Occurrence：Milk stasis often occurs around the 3rd to 6th day after childbirth, as well as when mothers return to workplace duties. Factors such as wearing tight-fitting undergarments, experiencing external traumas (such as accidental kicks from the baby), imbalanced nutrition (such as consuming excessively greasy foods), and uneven breast emptying due to physiological reasons in the baby can all contribute to the occurrence of milk stasis.
The following are strategies for managing milk stasis after it occurs:
- Seeking the assistance of a professional lactation consultant for massage and clearance is recommended.

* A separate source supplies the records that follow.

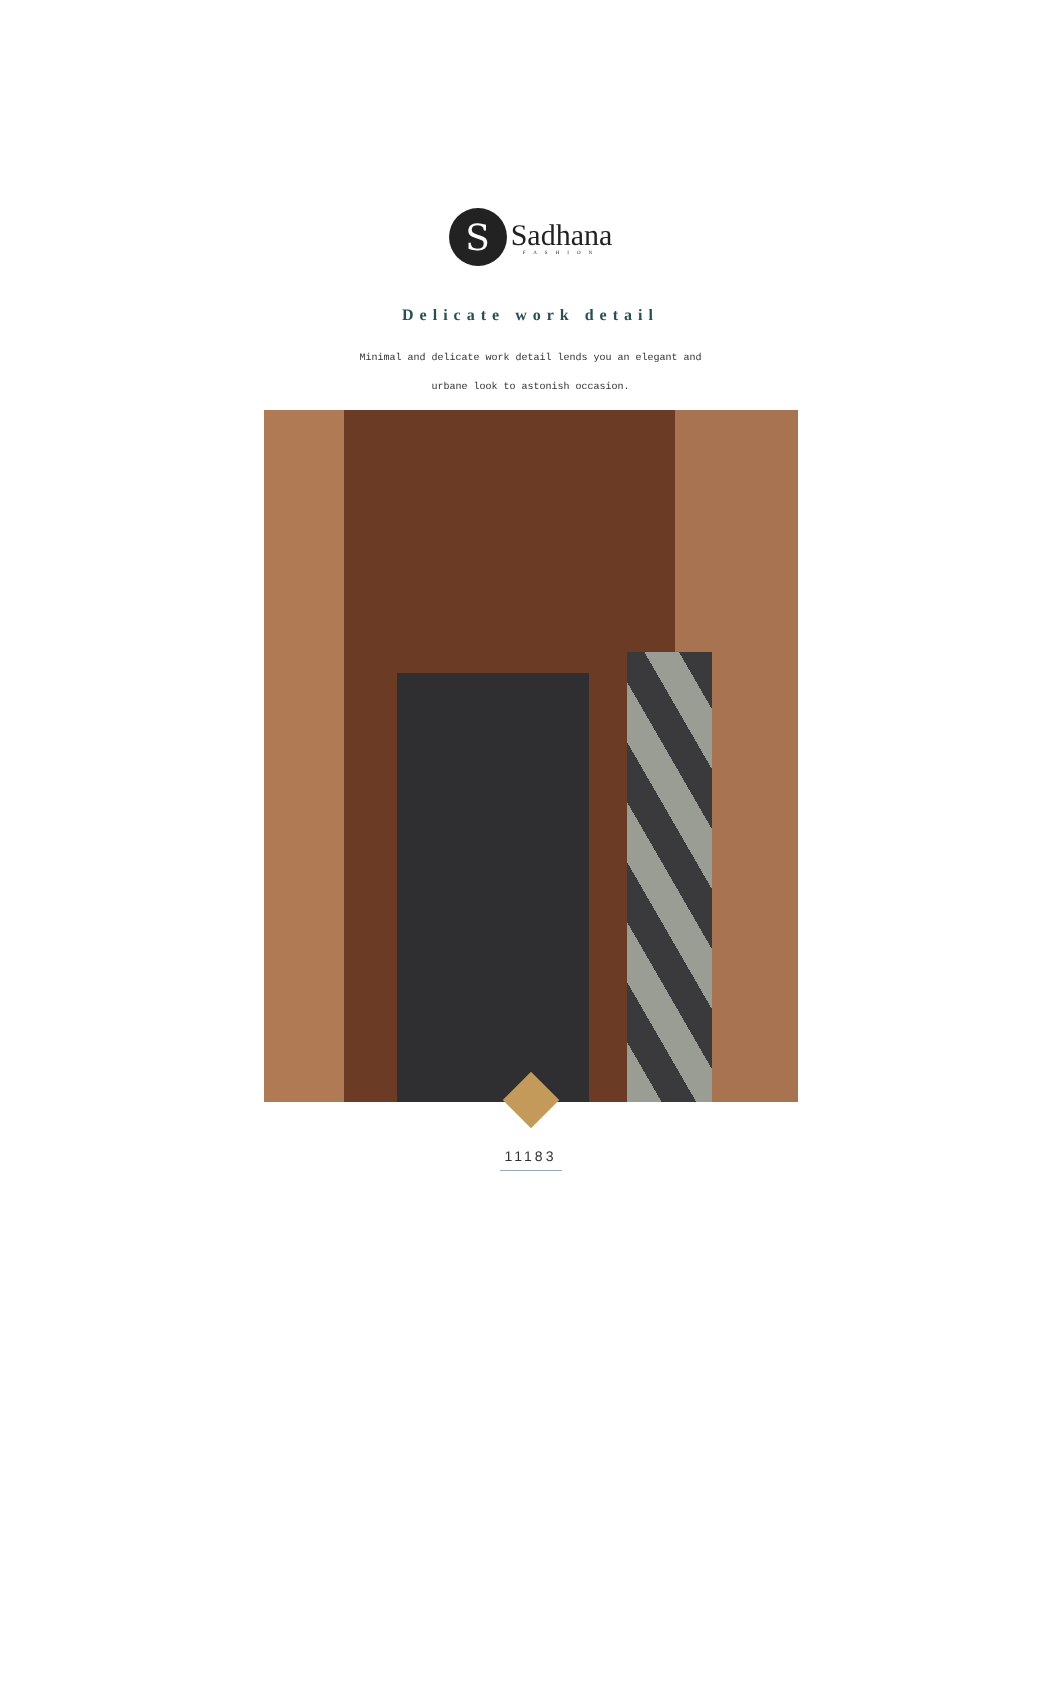S
Sadhana
FASHION
Delicate work detail
Minimal and delicate work detail lends you an elegant and
urbane look to astonish occasion.
11183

However, it is important to note that not all lactation consultants in the market are equally skilled, and aggressive techniques may potentially trigger mastitis and cause further damage to the mammary glands. Mothers should consider seeking assistance from qualified lactation consultants at hospitals. Remember: Proper lactation techniques should not cause any pain or discomfort.
- Utilizing an electric breast pump at a fast pace can help stimulate the breasts and promote blood circulation, relieving milk stasis.
- Encouraging the baby to adopt different positions and breastfeeding more frequently can aid in effectively emptying the breasts. Positioning the baby's chin directly over the blocked area and allowing them to suckle may be helpful.
- Apply a warm compress to the area of the firm nodules or blockages. With your hand positioned in a C-shape, place it above the affected area, gently shaking the breast. This motion helps to loosen the milk in the blocked area. Afterwards, encourage the baby to nurse or use a breast pump to express the milk and empty the breasts.
- Milk blockages often occur due to milk blisters that obstruct the milk ducts, preventing the timely release of milk. To alleviate this, gently rub the milk blister with a warm, moist towel to thin it out or encourage it to detach. If there is a raised white spot, you can also try carefully using a clean finger to extract it. Alternatively, applying lanolin ointment or olive oil to the nipple can help soften the white film.
If the above measures prove ineffective, it is advisable to seek timely medical attention.